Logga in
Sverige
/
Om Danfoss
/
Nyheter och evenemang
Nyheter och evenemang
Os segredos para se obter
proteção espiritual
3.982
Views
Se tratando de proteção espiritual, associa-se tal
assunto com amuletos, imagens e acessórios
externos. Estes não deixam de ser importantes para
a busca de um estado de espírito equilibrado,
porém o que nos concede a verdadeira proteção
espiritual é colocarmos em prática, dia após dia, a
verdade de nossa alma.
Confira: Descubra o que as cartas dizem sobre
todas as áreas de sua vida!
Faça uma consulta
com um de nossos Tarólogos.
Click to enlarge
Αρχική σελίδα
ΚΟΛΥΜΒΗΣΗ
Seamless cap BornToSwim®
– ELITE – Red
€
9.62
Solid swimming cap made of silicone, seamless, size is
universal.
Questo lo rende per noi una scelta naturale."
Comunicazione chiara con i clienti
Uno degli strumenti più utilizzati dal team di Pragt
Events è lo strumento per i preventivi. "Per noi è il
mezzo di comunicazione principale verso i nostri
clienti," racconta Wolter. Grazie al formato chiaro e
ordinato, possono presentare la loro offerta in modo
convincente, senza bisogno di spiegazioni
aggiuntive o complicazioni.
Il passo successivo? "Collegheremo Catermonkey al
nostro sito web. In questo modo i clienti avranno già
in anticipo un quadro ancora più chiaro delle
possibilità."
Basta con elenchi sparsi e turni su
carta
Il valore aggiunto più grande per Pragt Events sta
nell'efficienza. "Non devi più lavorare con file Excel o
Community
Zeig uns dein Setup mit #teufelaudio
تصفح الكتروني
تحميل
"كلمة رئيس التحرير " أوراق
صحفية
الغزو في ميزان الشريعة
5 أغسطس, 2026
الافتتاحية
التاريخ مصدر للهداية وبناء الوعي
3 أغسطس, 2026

◆ What needs to be done: Go to the line holding "com um de nossos Tarólogos." in the entries above and return it, along with every line after it, exactly as written.

◆ Result for this exercise:
com um de nossos Tarólogos.
Click to enlarge
Αρχική σελίδα
ΚΟΛΥΜΒΗΣΗ
Seamless cap BornToSwim®
– ELITE – Red
€
9.62
Solid swimming cap made of silicone, seamless, size is
universal.
Questo lo rende per noi una scelta naturale."
Comunicazione chiara con i clienti
Uno degli strumenti più utilizzati dal team di Pragt
Events è lo strumento per i preventivi. "Per noi è il
mezzo di comunicazione principale verso i nostri
clienti," racconta Wolter. Grazie al formato chiaro e
ordinato, possono presentare la loro offerta in modo
convincente, senza bisogno di spiegazioni
aggiuntive o complicazioni.
Il passo successivo? "Collegheremo Catermonkey al
nostro sito web. In questo modo i clienti avranno già
in anticipo un quadro ancora più chiaro delle
possibilità."
Basta con elenchi sparsi e turni su
carta
Il valore aggiunto più grande per Pragt Events sta
nell'efficienza. "Non devi più lavorare con file Excel o
Community
Zeig uns dein Setup mit #teufelaudio
تصفح الكتروني
تحميل
"كلمة رئيس التحرير " أوراق
صحفية
الغزو في ميزان الشريعة
5 أغسطس, 2026
الافتتاحية
التاريخ مصدر للهداية وبناء الوعي
3 أغسطس, 2026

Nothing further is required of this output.